Asian markets witnessed mixed trade on 13 December as speculation about the timing of the expected reduction in the US Federal Reserve's bond buying stimulus weighed on investor sentiment.
Australia's S&P/ASX finished 0.71%, or 35.90 points, higher at 5,098.40.
The Japanese Nikkei finished 0.40%, or 61.29 points, higher at 15,402.11.
The Shanghai Composite finished 0.31%, or 6.72 points, lower at 2,196.07.
South Korea's Kospi finished 0.26%, or 5.02 points, lower at 1,962.91.
India's BSE Sensex was trading 0.85%, or 177.49 points, lower at 20,748.12.
Hong Kong's Hang Seng was trading 0.15%, or 34.59 points, higher at 23,252.71.
Government data in the US showed that retail sales rose a seasonally adjusted 0.7% in November, over October, their highest increase since June.
Upbeat US retail sales data fuelled speculation that the Fed could trim its $85bn-a-month bond buying programme as early as next week.
The Fed will announce its monetary policy decision on 18 December.
Standard Chartered said in a note to clients: "Developed markets will attract much attention next week. We see the Fed holding fire at its December meeting. A reduction of the quantitative easing (QE) programme is on the horizon; however, we think that the Fed can afford to wait several more months before tapering, gathering evidence that the recovery is entrenched and that inflation is picking up (November CPI data likely remained subdued)".
"We also believe that any policy change would come after Janet Yellen takes on her new role. QE tapering would then be a relatively quick process, in our view, ending in Q4-2014", the British bank added.
In Tokyo, exporters' stocks gained after the yen dropped to near five-year lows against both the euro and the US dollar.
News that Japan's cabinet approved $53bn in fresh stimulus, aimed at mitigating the blow of a sales tax-hike next April, also supported market sentiment.
In India, equities were pulled down by disappointing economic data. Industrial output shrunk 1.8% on an annual basis in October, a first in four months, suggesting that the economic recovery in Asia's third-largest economy continues to remain weak.
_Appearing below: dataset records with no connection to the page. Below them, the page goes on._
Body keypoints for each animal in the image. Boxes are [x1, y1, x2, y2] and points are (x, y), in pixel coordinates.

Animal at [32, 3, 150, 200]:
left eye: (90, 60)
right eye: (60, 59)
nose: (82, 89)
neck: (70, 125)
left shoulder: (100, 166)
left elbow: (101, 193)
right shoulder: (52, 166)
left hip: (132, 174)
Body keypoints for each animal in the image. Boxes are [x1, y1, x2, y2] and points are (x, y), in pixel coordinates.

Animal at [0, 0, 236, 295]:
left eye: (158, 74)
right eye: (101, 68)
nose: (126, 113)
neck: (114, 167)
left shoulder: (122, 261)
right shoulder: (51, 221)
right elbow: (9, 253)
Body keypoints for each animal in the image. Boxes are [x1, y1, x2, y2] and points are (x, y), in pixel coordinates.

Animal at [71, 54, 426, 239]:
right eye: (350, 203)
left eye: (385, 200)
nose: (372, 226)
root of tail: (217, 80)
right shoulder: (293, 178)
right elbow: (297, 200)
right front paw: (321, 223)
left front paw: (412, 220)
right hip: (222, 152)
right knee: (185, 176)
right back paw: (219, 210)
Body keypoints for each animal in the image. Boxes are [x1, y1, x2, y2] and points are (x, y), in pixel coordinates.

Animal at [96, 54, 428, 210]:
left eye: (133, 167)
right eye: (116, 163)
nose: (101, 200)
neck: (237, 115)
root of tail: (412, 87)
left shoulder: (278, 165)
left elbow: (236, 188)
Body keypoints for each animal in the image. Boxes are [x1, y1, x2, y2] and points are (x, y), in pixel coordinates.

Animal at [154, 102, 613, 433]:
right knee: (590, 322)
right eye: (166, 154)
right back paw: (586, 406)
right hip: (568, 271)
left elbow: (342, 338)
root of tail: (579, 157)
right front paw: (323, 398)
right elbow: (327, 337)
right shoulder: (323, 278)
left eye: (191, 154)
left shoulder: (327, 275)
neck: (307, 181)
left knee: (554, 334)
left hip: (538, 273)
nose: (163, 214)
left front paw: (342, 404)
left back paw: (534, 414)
Meanwhile, inflation data from India showed that prices rose 11.2% in November, the highest rate of increase in two years.
Credit Agricole CIB said in a note to clients: "The INR should come under further downward pressure in coming days after very negative data out of India late last night. [Industrial output data] highlights the weakness of domestic demand and output and we expect growth to continue disappointing in quarters to come.
"[The inflation data] triggered RBI [Governor Raghuram] Rajan's comment that he was 'very uncomfortable' about the price development, a harsher term than what he used regarding his disappointment over the output data".
"After such print and statement, [Rajan] now has to hike rates next week - hurting growth outlook, or loose credibility, both of which would be INR-negative. The government is bound to pressure him not to do so given the unfavourable growth impact ahead of H114 elections, and we expect the INR to keep falling", the French bank added.
Wall Street Down
On Wall Street, indices ended lower on 12 December as market players awaited clarity on the future pace of the Fed's asset buys.
The Dow finished 104.10 points, or 0.7%, lower at 15,739.43.
The S&P 500 ended 6.72 points, or 0.4%, lower at 1,775.50.
The Nasdaq closed 5.41 points, or 0.1%, lower at 3,998.40.
Company Stock Movements
In Tokyo, Fast Retailing added 2.4% on the back of a weaker Japanese yen.
In Hong Kong, China Cinda Asset Management added 5.8% on its second trading day.
In Mumbai, ICICI Bank lost 2.7% while Bharat Heavy Electricals fell 2.4%.
In Sydney, Iluka Resources added about 3% after copper and nickel prices hit five-week highs.
Gold miner Evolution Mining dropped 4.3% and rival Kingsgate Consolidated gained 3.6%, after spot gold fell 3% in Asian trading.